La Guadeloupe, si elle veut exporter durablement, doit se tourner vers des productions de qualité et haut de gamme, faisant appel à la créativité et à l’innovation. Elle doit
parallèlement développer sa production pour être beaucoup plus offensive sur le marché intérieur afin de réduire les importations de biens courants pouvant être fabriqués sur
place. Cela passe aussi par le choix de nouvelles façons de consommer.
CCN : Ces expériences sont-elles comprises (et suivies) par des agriculteurs qui ne sont pas à l'UPG?

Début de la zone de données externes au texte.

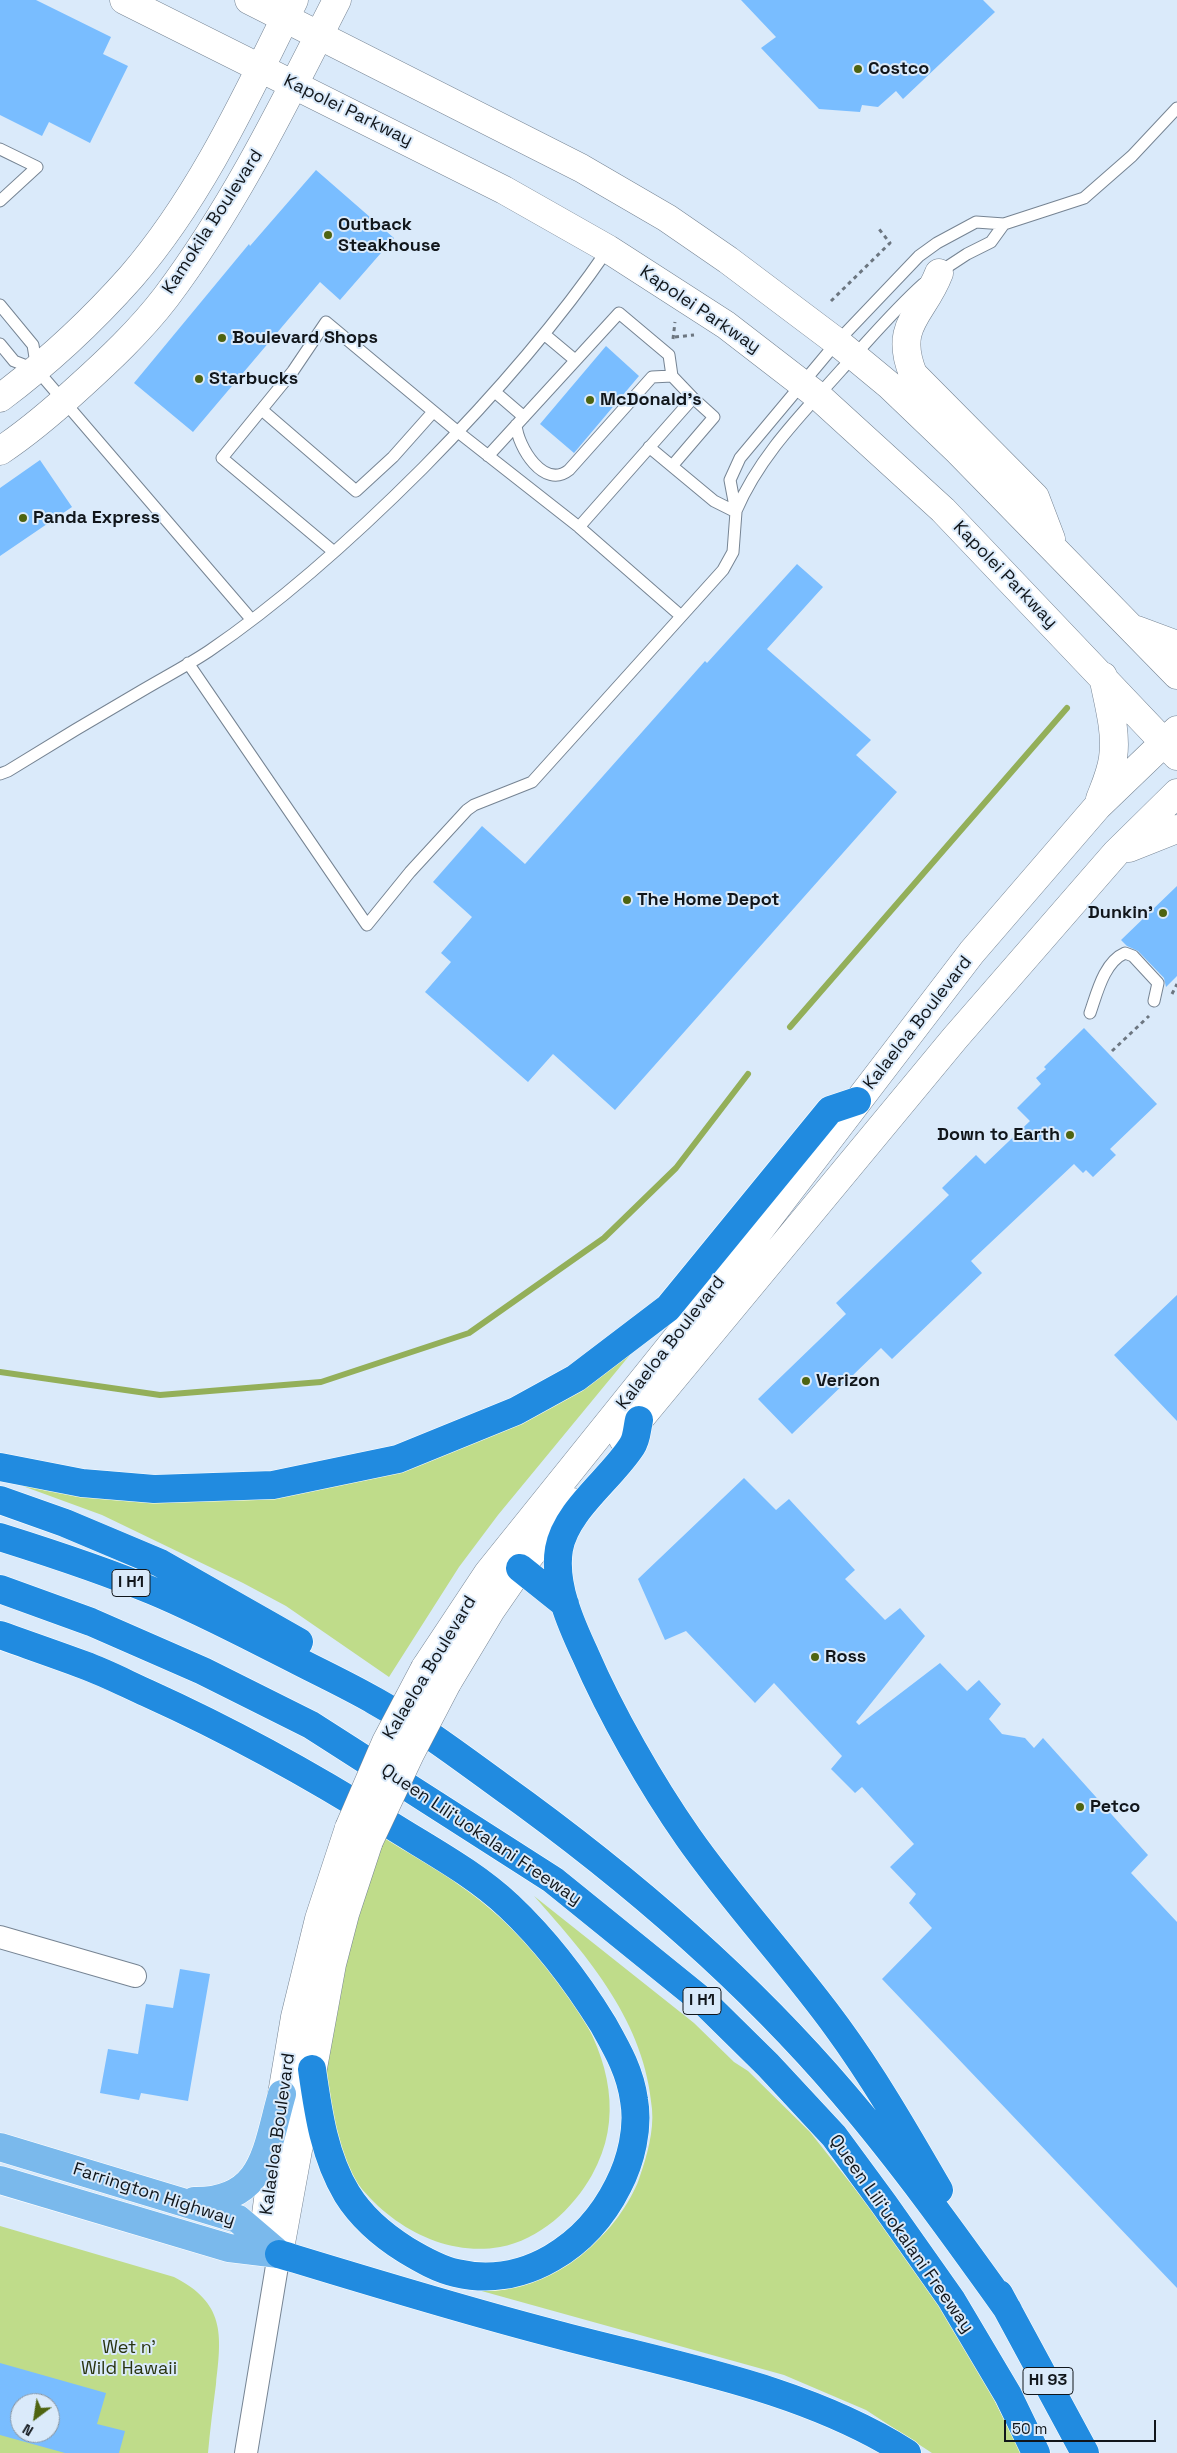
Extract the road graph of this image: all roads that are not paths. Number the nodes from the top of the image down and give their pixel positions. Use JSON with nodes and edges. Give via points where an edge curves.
{"nodes":[{"id":1,"x":124,"y":0,"type":"edge"},
{"id":2,"x":249,"y":0,"type":"edge"},
{"id":3,"x":338,"y":0,"type":"edge"},
{"id":4,"x":290,"y":9,"type":"edge"},
{"id":5,"x":320,"y":36,"type":"junction"},
{"id":6,"x":260,"y":68,"type":"junction"},
{"id":7,"x":295,"y":85,"type":"junction"},
{"id":8,"x":1177,"y":108,"type":"edge"},
{"id":9,"x":0,"y":149,"type":"edge"},
{"id":10,"x":0,"y":200,"type":"edge"},
{"id":11,"x":1004,"y":224,"type":"junction"},
{"id":12,"x":608,"y":249,"type":"junction"},
{"id":13,"x":939,"y":273,"type":"junction"},
{"id":14,"x":0,"y":305,"type":"edge"},
{"id":15,"x":544,"y":334,"type":"junction"},
{"id":16,"x":0,"y":344,"type":"edge"},
{"id":17,"x":846,"y":349,"type":"junction"},
{"id":18,"x":575,"y":360,"type":"junction"},
{"id":19,"x":37,"y":370,"type":"junction"},
{"id":20,"x":672,"y":376,"type":"junction"},
{"id":21,"x":810,"y":389,"type":"junction"},
{"id":22,"x":495,"y":392,"type":"junction"},
{"id":23,"x":0,"y":398,"type":"edge"},
{"id":24,"x":693,"y":398,"type":"junction"},
{"id":25,"x":64,"y":401,"type":"junction"},
{"id":26,"x":262,"y":410,"type":"junction"},
{"id":27,"x":433,"y":412,"type":"junction"},
{"id":28,"x":520,"y":421,"type":"junction"},
{"id":29,"x":458,"y":432,"type":"junction"},
{"id":30,"x":649,"y":447,"type":"junction"},
{"id":31,"x":0,"y":450,"type":"edge"},
{"id":32,"x":488,"y":456,"type":"junction"},
{"id":33,"x":672,"y":466,"type":"junction"},
{"id":34,"x":736,"y":512,"type":"junction"},
{"id":35,"x":579,"y":527,"type":"junction"},
{"id":36,"x":1055,"y":550,"type":"junction"},
{"id":37,"x":334,"y":552,"type":"junction"},
{"id":38,"x":681,"y":616,"type":"junction"},
{"id":39,"x":251,"y":620,"type":"junction"},
{"id":40,"x":1129,"y":627,"type":"junction"},
{"id":41,"x":1177,"y":645,"type":"edge"},
{"id":42,"x":188,"y":663,"type":"junction"},
{"id":43,"x":1177,"y":675,"type":"edge"},
{"id":44,"x":1103,"y":676,"type":"junction"},
{"id":45,"x":1173,"y":742,"type":"edge"},
{"id":46,"x":0,"y":774,"type":"edge"},
{"id":47,"x":1177,"y":793,"type":"edge"},
{"id":48,"x":1097,"y":806,"type":"junction"},
{"id":49,"x":1177,"y":829,"type":"edge"},
{"id":50,"x":1116,"y":853,"type":"junction"},
{"id":51,"x":1153,"y":1007,"type":"road end"},
{"id":52,"x":1090,"y":1013,"type":"dead end"},
{"id":53,"x":857,"y":1101,"type":"junction"},
{"id":54,"x":639,"y":1420,"type":"junction"},
{"id":55,"x":0,"y":1467,"type":"edge"},
{"id":56,"x":0,"y":1500,"type":"edge"},
{"id":57,"x":0,"y":1537,"type":"edge"},
{"id":58,"x":520,"y":1568,"type":"junction"},
{"id":59,"x":0,"y":1589,"type":"edge"},
{"id":60,"x":565,"y":1604,"type":"junction"},
{"id":61,"x":0,"y":1635,"type":"edge"},
{"id":62,"x":377,"y":1702,"type":"junction"},
{"id":63,"x":359,"y":1835,"type":"junction"},
{"id":64,"x":0,"y":1938,"type":"edge"},
{"id":65,"x":135,"y":1976,"type":"dead end"},
{"id":66,"x":312,"y":2068,"type":"junction"},
{"id":67,"x":282,"y":2094,"type":"junction"},
{"id":68,"x":0,"y":2147,"type":"edge"},
{"id":69,"x":0,"y":2180,"type":"edge"},
{"id":70,"x":181,"y":2201,"type":"junction"},
{"id":71,"x":279,"y":2254,"type":"junction"},
{"id":72,"x":1008,"y":2310,"type":"junction"},
{"id":73,"x":246,"y":2453,"type":"edge"},
{"id":74,"x":907,"y":2453,"type":"edge"},
{"id":75,"x":1036,"y":2453,"type":"edge"},
{"id":76,"x":1085,"y":2453,"type":"edge"}],
"edges":[{"from":1,"to":6,"type":"main road","name":"Kapolei Parkway"},
{"from":2,"to":4,"type":"main road"},
{"from":3,"to":5,"type":"main road","name":"Kamokila Boulevard"},
{"from":4,"to":5,"type":"main road"},
{"from":4,"to":6,"type":"main road","name":"Kamokila Boulevard"},
{"from":5,"to":7,"type":"main road","name":"Kamokila Boulevard"},
{"from":5,"to":17,"type":"main road","via":[[581,168],[667,218]]},
{"from":6,"to":7,"type":"main road","name":"Kapolei Parkway"},
{"from":6,"to":19,"type":"main road","name":"Kamokila Boulevard","via":[[218,148],[176,216],[132,276],[77,334]]},
{"from":7,"to":12,"type":"main road","name":"Kapolei Parkway","via":[[504,190]]},
{"from":7,"to":25,"type":"main road","name":"Kamokila Boulevard","via":[[234,195],[165,299],[114,356]]},
{"from":8,"to":11,"type":"lane","via":[[1132,156],[1084,198]]},
{"from":9,"to":10,"type":"lane","via":[[37,167]]},
{"from":11,"to":13,"type":"lane","via":[[991,242]]},
{"from":11,"to":17,"type":"lane","via":[[976,222],[937,243],[901,274]]},
{"from":12,"to":15,"type":"lane"},
{"from":12,"to":21,"type":"main road","name":"Kapolei Parkway","via":[[726,325]]},
{"from":13,"to":17,"type":"lane"},
{"from":13,"to":36,"type":"main road","via":[[932,291],[908,328],[906,357],[913,374],[1035,497]]},
{"from":14,"to":19,"type":"lane","via":[[33,345]]},
{"from":15,"to":18,"type":"lane"},
{"from":15,"to":22,"type":"lane"},
{"from":16,"to":19,"type":"lane","via":[[14,361]]},
{"from":17,"to":21,"type":"lane"},
{"from":17,"to":21,"type":"lane"},
{"from":17,"to":36,"type":"main road","via":[[959,452]]},
{"from":18,"to":20,"type":"lane","via":[[619,313],[669,355]]},
{"from":18,"to":28,"type":"lane"},
{"from":19,"to":23,"type":"main road","name":"Kamokila Boulevard"},
{"from":19,"to":25,"type":"lane"},
{"from":20,"to":24,"type":"lane"},
{"from":20,"to":28,"type":"lane","via":[[652,377],[570,470],[562,474],[548,473],[530,459],[521,447]]},
{"from":21,"to":34,"type":"lane","via":[[748,484]]},
{"from":21,"to":34,"type":"lane","via":[[740,458],[730,480]]},
{"from":21,"to":44,"type":"main road","name":"Kapolei Parkway","via":[[942,510]]},
{"from":22,"to":28,"type":"lane"},
{"from":22,"to":29,"type":"lane"},
{"from":24,"to":30,"type":"lane"},
{"from":24,"to":33,"type":"lane","via":[[714,417]]},
{"from":25,"to":31,"type":"main road","name":"Kamokila Boulevard"},
{"from":25,"to":39,"type":"lane"},
{"from":26,"to":27,"type":"lane","via":[[356,491],[393,457]]},
{"from":26,"to":27,"type":"lane","via":[[326,322]]},
{"from":26,"to":37,"type":"lane","via":[[222,458]]},
{"from":27,"to":29,"type":"lane"},
{"from":28,"to":32,"type":"lane"},
{"from":29,"to":32,"type":"lane"},
{"from":29,"to":37,"type":"lane","via":[[375,517]]},
{"from":30,"to":33,"type":"lane"},
{"from":30,"to":35,"type":"lane"},
{"from":32,"to":35,"type":"lane"},
{"from":33,"to":34,"type":"lane","via":[[714,502]]},
{"from":34,"to":38,"type":"lane","via":[[733,552],[723,570]]},
{"from":35,"to":38,"type":"lane"},
{"from":36,"to":40,"type":"main road"},
{"from":37,"to":39,"type":"lane"},
{"from":38,"to":42,"type":"lane","via":[[532,782],[466,810],[367,925]]},
{"from":39,"to":42,"type":"lane"},
{"from":40,"to":41,"type":"main road"},
{"from":40,"to":43,"type":"main road"},
{"from":42,"to":46,"type":"lane"},
{"from":44,"to":45,"type":"main road","name":"Kapolei Parkway"},
{"from":44,"to":48,"type":"main road","via":[[1114,757]]},
{"from":45,"to":48,"type":"main road","name":"Kalaeloa Boulevard"},
{"from":47,"to":50,"type":"main road","name":"Kalaeloa Boulevard"},
{"from":48,"to":53,"type":"main road","name":"Kalaeloa Boulevard","via":[[972,952]]},
{"from":49,"to":50,"type":"main road"},
{"from":50,"to":54,"type":"main road","name":"Kalaeloa Boulevard","via":[[955,1038]]},
{"from":51,"to":52,"type":"lane","via":[[1158,983],[1133,956],[1125,953],[1117,956],[1106,972]]},
{"from":53,"to":55,"type":"highway","via":[[830,1110],[668,1308],[576,1378],[516,1411],[398,1459],[273,1485],[154,1489],[82,1484]]},
{"from":53,"to":63,"type":"main road","name":"Kalaeloa Boulevard","bridge":true,"via":[[680,1334],[488,1573],[426,1668],[386,1742]]},
{"from":54,"to":58,"type":"main road","name":"Kalaeloa Boulevard"},
{"from":54,"to":60,"type":"highway","via":[[634,1445],[568,1524],[559,1548],[558,1571]]},
{"from":56,"to":62,"type":"highway","via":[[160,1563],[321,1654]]},
{"from":57,"to":62,"type":"highway","name":"Queen Liliʻuokalani Freeway","number":"I H1","via":[[154,1591]]},
{"from":58,"to":60,"type":"highway"},
{"from":58,"to":63,"type":"main road","name":"Kalaeloa Boulevard","bridge":true,"via":[[491,1610],[447,1683],[410,1754]]},
{"from":59,"to":75,"type":"highway","name":"Queen Liliʻuokalani Freeway","number":"I H1","via":[[90,1622],[195,1667],[311,1725],[553,1880],[704,2003],[768,2064],[834,2136],[951,2299],[1008,2395]]},
{"from":60,"to":72,"type":"highway","via":[[595,1677],[654,1783],[688,1837],[838,2029],[900,2124]]},
{"from":61,"to":66,"type":"highway","via":[[87,1666],[212,1723],[325,1784],[458,1866],[508,1905],[542,1941],[587,1998],[626,2064],[635,2103],[633,2146],[610,2203],[576,2243],[521,2273],[490,2277],[455,2273],[422,2260],[386,2238],[364,2217],[349,2196],[328,2153]]},
{"from":62,"to":72,"type":"highway","name":"Queen Liliʻuokalani Freeway","number":"I H1","via":[[462,1758],[609,1868],[782,2026],[882,2140]]},
{"from":63,"to":66,"type":"main road","name":"Kalaeloa Boulevard"},
{"from":63,"to":67,"type":"main road","name":"Kalaeloa Boulevard","via":[[319,1919],[295,2018]]},
{"from":64,"to":65,"type":"street"},
{"from":66,"to":71,"type":"main road","name":"Kalaeloa Boulevard"},
{"from":67,"to":70,"type":"main road","via":[[262,2164],[252,2179],[235,2194],[214,2201]]},
{"from":67,"to":71,"type":"main road","name":"Kalaeloa Boulevard","via":[[265,2222]]},
{"from":68,"to":70,"type":"main road","name":"Farrington Highway"},
{"from":69,"to":71,"type":"main road","name":"Farrington Highway","via":[[228,2248]]},
{"from":70,"to":71,"type":"main road","name":"Farrington Highway","via":[[238,2219]]},
{"from":71,"to":73,"type":"street"},
{"from":71,"to":74,"type":"highway","via":[[553,2334],[790,2396],[852,2423]]},
{"from":72,"to":76,"type":"highway","number":"HI 93"}]}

NM. ll faudra qu’elles le soient et nous y travaillerons. Il faut repenser l’agriculture en Guadeloupe, de manière globale et créer une agriculture à la
dimension de notre pays, pourvoyeuse de nourriture, mais aussi de santé, de bien être et de développement économique. Il ne faut pas se figer non plus sur des concepts, mais
voir comment nous pouvons, tous ensemble, répondre au mieux aux besoins de la population, aux besoins de respect de l’environnement, au rôle social, d’équilibre et
d’émancipation que doit jouer l’agriculture.
CCN : Est-ce que l'agriculteur guadeloupéen, vit bien de SA terre?
NM. Cela dépend de ses conditions d’installation (s‘il est à la tête d’un véritable outil de travail avec irrigation, électricité etc ou d’on senp mòso tè).
Cela dépend de la superficie, mais aussi du choix de la culture. Un agriculteur avec 2 ha de fleurs vit mieux qu’un agriculteur qui travaille 15 ha de canne dans les
conditions actuelles de valorisation de la canne.
Mais d’une manière générale, ne nous faisons pas d’illusion, il y a de nombreux agriculteurs qui souffrent, qui ont des conditions de travail très difficiles (exemple des
agriculteurs installés dans les régions montagneuses à Matouba), des situations précaires (agriculteurs qui louent des terres et qui sont parfois menacés d’expulsion par le
propriétaire du jour au lendemain). Parmi eux, il y a des résistants dans l’âme qui forcent l’admiration. Il faut aussi que l’agriculture redevienne un métier attractif et
valorisant pour tous les jeunes formés au Lycée Agricole notamment et qui embrassent ensuite d’autres carrières.